How Successful Are Movie Sequels?

Find an overview of the movie sequel landscape looking at the past 100 years of film.

Python
Data Journalism
Dataviz
Published

March 29, 2024

Introduction

I’ve wanted to do this post for a while now. When I was younger, it seemed movies were more of a one-off thing. Now, it feels like almost every movie has a sequel and sometimes many more. Lets look at some data to see what’s going on here. For this analysis, I write down a series of questions and answer them one-by-one. Scroll down to see the questions ⬇️

This project was fun for me because I worked with a friend who knows a lot more about film than I do. He studied film in school and provided a lot of insight into the post here. From picking interesting questions to ask to interpretting trends and patterns in the data where I was confused, his help was valuable!

Previous Studies

I started this analysis by looking at what others had done with movie sequels. I found loads of data movie analyses, but few about movie sequels. Here are a few interesting links I found specifically about sequels:

  • I found a kaggle project looking at this question, and I followed a similar data preparation process (without using French Wikipedia). He takes an indepth look at the question.. Are movie sequels less quality?
  • This one gives a good overview of some of the assumptions that go into this type of analysis. For example, “how is a series defined?” and “What do we do with series that have changed significantly over time?”
  • This one looks interesting, but several of the figures wouldn’t render on my device which referenced the company silk.co. I am skeptical that this website/company still exists.

Data

For the data, I used a list created on IMDB containing around 1200 movies and sequels. It is not an exhaustive list, but it covers a lot of ground. Unfortunately, this list was missing a few things I wanted such as the movie’s revenue, budget, language, production company, and other variables. I joined these in via the TMBD API. The data is available for download on the link to the side.

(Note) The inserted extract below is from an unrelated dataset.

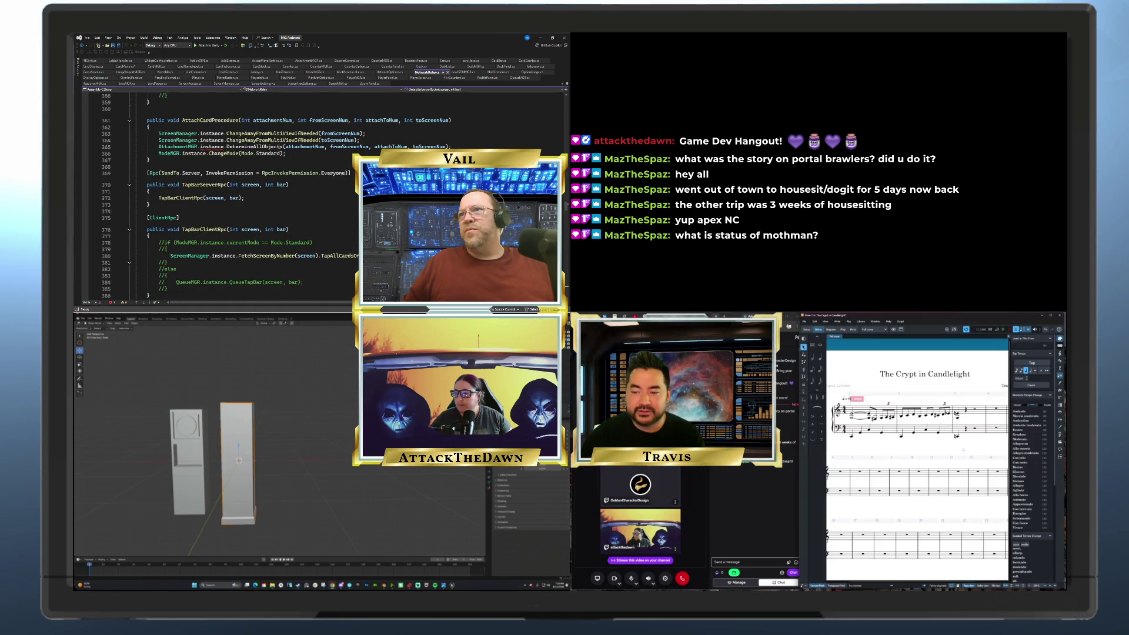
double_click(211, 147)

In the first chart, I also join in a non-commercial dataset from IMDB which can be accessed here.

Warning

The data from TMDB is community based - meaning people self-report the revenue and some of the other data. Unfortunately, this means that there may be errors at times in the data. There are state-of-the-art data and APIs available, but only through paywalls and I’m not paying 😂

Definition

In this blog post, I primarily look at the first movie in a series and its immediate sequel. There’s certainly a lot more to be explored in the dataset, but I choose to filter this way because of its simplicity. I won’t have to worry about sparcity as sequel number increases and important differences between case1, original and sequel #1, vs case2, sequel #X and sequel #X+1.

Questions

Are There More Sequels Over Time?

Warning

Upon manual inspection of the data, I noticed that the list did not include a lot of movie sequels after 2010 eventhough some exist. For example, my data includes the first 5 Tinker Bell Movies up until 2012, but does not include movies 6-8. Yes, there are 8 Tinker Bell movies😂. So, I would interpret the decrease in sequels after 2012 with caution.

Main Takeaway: It seems there was a spike in sequels after the year 2000. And, the spike in sequels may have come a little bit before the spike in movies, but, generally, sequel production has followed the movie production trend overall and increased over time.

Do Sequels Make More Than The Original?

Note

I noticed that several movie revenues were missing, so I went through each missing value and looked up the revenue here which is the recommended resource for TMDB contributors (read more in the TMDB Bible). Originally, there were some significant movies that showed $0 such as Avatar (the blue people version), one of the best performing films ever. I added in all the latest numbers in the data that can be downloaded on the right.

These number are inflation adjusted using the CPI.


This chart is interactive. Click or press the different points which each represent a different series. Use the toolbar to zoom in and out on certain parts of this graph for further exploration. Also, note there are buttons to log and unlog the axes to get a different view of the data.

Notice how more dots are below the line then above the line, this indicates that the originals typically perform better than the sequels. But, lets look at a few other charts to confirm our thinking.

Tip

You may be surprised to see Bambi as the highest original film box office in my sequel dataset. But, remember, this film was first released in 1942 with a worldwide box office of $268 Million. In today’s dollars, this is valued a lot higher!

Tip

Above, I define “About the same” when the revenue of the sequel is the same as the original within a 10% margin (+/- 5%)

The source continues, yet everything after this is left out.